- Try it: Type out the data exactly as given. Skip any image.

- Data below:
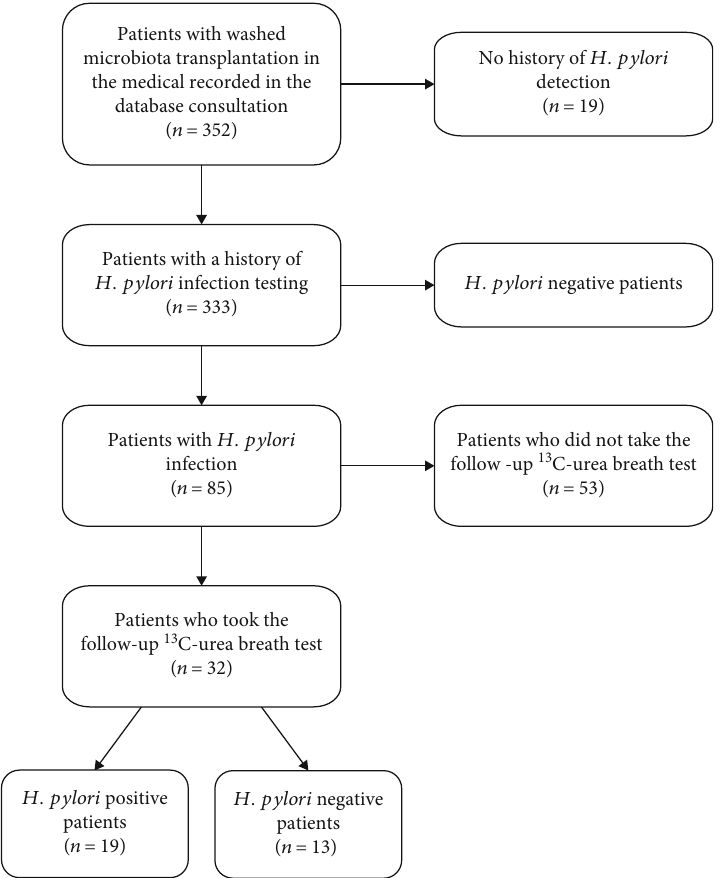
Figure 1: Flowchart for the inclusion of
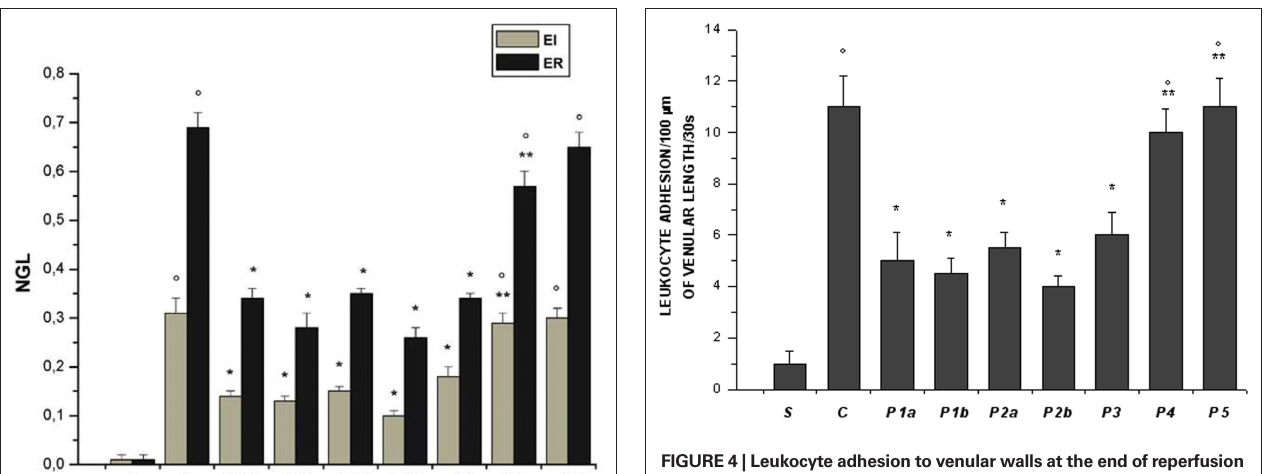
FiGuRE 4 | Leukocyte adhesion to venular walls at the end of reperfusion in the experimental groups, as reported in Figure 2 legend. ° p < 0.01 vs.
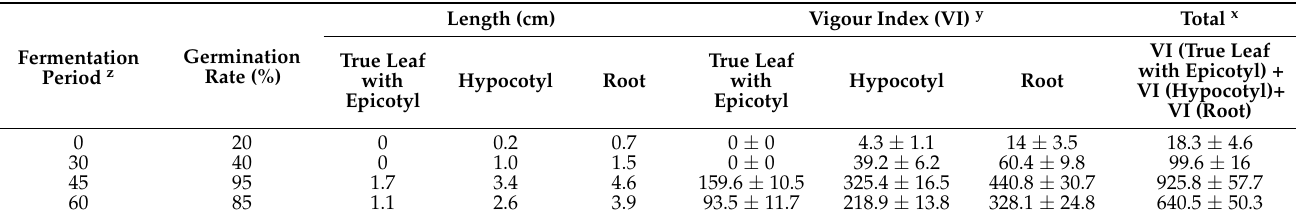
Table 1. Calculation of Vigor Index (VI) and total VI on seedlings each fermentation period of oak tree sawdust.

- Task output:
Figure 1: Flowchart for the inclusion of
FiGuRE 4 | Leukocyte adhesion to venular walls at the end of reperfusion in the experimental groups, as reported in Figure 2 legend. ° p < 0.01 vs.
Table 1. Calculation of Vigor Index (VI) and total VI on seedlings each fermentation period of oak tree sawdust.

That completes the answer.